Examination techniques for hernia

Definition: A hernia is the protrusion of an organ or structure through the abdominal wall due to some weakness or defect in the support of the abdomen. There are several types of herniae: Umbilical, Abdominal, Femoral, Direct and Indirect inguinal herniae.

Test procedure: It best to observe the patient both lying supine and then standing to see if there any obvious changes in the outline of their abdominal wall. By standing they increase the pressure on the abdominal wall and any protrusions becomes more prominent. Ask the patient to lower their pants so that you can visualise the inguinal folds and testicles.
If you discover any protrusions then place your fingertips over it and ask the patient to cough or do the val salva manoeuvre. By raising their intra-abdominal pressure you will be able to feel the transmission of the impulses.

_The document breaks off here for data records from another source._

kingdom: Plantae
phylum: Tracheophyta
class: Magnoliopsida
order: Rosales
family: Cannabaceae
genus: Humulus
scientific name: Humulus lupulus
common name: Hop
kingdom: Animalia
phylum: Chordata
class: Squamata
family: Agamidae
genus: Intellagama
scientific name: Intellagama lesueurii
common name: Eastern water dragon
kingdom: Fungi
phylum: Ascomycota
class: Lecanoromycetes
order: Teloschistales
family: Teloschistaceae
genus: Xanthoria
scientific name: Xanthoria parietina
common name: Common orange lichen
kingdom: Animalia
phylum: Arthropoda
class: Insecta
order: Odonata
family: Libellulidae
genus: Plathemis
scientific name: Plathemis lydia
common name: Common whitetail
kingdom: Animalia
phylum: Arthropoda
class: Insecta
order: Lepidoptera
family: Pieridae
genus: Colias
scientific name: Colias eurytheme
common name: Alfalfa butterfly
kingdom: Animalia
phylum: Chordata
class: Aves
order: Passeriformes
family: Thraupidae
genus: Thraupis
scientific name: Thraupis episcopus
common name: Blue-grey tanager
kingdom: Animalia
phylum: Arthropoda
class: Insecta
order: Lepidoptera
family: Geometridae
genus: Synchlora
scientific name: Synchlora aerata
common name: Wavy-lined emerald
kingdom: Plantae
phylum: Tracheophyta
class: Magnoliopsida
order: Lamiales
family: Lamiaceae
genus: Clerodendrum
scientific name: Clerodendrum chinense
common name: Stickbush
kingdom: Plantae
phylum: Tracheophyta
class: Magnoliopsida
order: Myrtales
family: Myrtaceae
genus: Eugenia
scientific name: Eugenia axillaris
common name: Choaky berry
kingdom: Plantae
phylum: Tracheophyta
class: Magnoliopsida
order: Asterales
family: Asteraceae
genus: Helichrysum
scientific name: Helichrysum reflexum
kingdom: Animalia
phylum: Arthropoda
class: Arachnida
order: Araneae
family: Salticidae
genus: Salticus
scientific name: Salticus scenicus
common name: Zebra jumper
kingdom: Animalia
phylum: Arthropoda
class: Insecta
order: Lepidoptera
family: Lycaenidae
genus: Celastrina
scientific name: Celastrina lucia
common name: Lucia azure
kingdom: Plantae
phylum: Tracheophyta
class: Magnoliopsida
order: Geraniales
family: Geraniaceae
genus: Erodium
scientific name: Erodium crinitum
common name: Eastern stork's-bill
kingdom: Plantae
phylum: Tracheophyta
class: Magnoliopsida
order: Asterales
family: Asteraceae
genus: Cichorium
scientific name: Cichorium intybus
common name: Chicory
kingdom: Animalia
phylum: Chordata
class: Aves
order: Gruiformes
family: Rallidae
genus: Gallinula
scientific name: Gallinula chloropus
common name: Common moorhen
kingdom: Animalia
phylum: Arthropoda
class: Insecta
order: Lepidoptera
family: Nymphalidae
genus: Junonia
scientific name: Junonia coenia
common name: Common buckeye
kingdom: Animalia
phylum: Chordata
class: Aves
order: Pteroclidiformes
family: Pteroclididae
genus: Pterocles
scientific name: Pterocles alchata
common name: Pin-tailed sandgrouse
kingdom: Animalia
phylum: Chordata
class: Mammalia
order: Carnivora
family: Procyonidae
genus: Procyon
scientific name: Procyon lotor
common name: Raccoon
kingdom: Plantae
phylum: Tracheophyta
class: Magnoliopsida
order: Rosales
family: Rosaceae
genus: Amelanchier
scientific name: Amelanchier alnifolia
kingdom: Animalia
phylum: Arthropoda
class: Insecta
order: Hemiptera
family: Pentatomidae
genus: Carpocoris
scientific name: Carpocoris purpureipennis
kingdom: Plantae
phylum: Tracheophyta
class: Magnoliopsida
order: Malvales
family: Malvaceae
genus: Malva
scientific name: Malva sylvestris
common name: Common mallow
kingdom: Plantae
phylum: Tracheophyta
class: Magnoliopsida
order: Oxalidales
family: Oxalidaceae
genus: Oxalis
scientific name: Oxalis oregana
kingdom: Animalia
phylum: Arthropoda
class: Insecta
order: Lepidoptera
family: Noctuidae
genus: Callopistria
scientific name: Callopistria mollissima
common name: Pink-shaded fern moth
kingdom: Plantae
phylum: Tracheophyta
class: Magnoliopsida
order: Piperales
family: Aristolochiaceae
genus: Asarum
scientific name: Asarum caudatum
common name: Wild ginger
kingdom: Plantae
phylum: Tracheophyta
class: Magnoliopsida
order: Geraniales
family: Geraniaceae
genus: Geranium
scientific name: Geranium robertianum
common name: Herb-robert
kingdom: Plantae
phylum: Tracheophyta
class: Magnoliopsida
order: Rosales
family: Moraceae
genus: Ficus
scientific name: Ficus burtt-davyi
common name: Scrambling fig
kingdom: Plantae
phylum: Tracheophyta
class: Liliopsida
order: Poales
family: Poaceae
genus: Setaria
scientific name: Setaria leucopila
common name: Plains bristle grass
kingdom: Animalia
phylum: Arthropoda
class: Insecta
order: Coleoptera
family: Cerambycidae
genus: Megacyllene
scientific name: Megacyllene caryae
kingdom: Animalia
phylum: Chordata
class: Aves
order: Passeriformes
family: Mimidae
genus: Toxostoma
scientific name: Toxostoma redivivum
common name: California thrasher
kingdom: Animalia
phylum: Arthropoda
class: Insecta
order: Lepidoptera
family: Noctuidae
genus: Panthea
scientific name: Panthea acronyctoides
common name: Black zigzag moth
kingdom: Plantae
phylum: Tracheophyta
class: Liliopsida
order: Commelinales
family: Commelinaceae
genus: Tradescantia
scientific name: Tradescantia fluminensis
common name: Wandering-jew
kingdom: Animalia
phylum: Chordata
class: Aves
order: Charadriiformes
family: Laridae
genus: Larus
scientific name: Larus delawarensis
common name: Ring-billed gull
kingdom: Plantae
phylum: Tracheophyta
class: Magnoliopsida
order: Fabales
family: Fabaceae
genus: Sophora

An abdominal hernia may protrude as a lump anywhere on the abdominal wall, usually due to muscular weakness, whether developmental or acquired. An indirect inguinal hernia travels from the internal inguinal ring, through the inguinal canal, to the external inguinal ring.

Test findings: Protrusions may be visible on standing and may subside when supine. Positive signs can also include in the case of a direct inguinal hernia, manifestation of weakness of the abdominal wall close to the pubic tubercle. In cases of a hernia the patient may experience pain (not always) when asked to cough.
Furthermore the patient can be asked to cough while the examiner with fingertips placed over the suspected protrusion ascertains if there are any transmission of impulses suggesting a potential positive sign.

Considerations: Be aware that most hernias are reducible on palpation in contrast to other masses such as lipomas and cysts.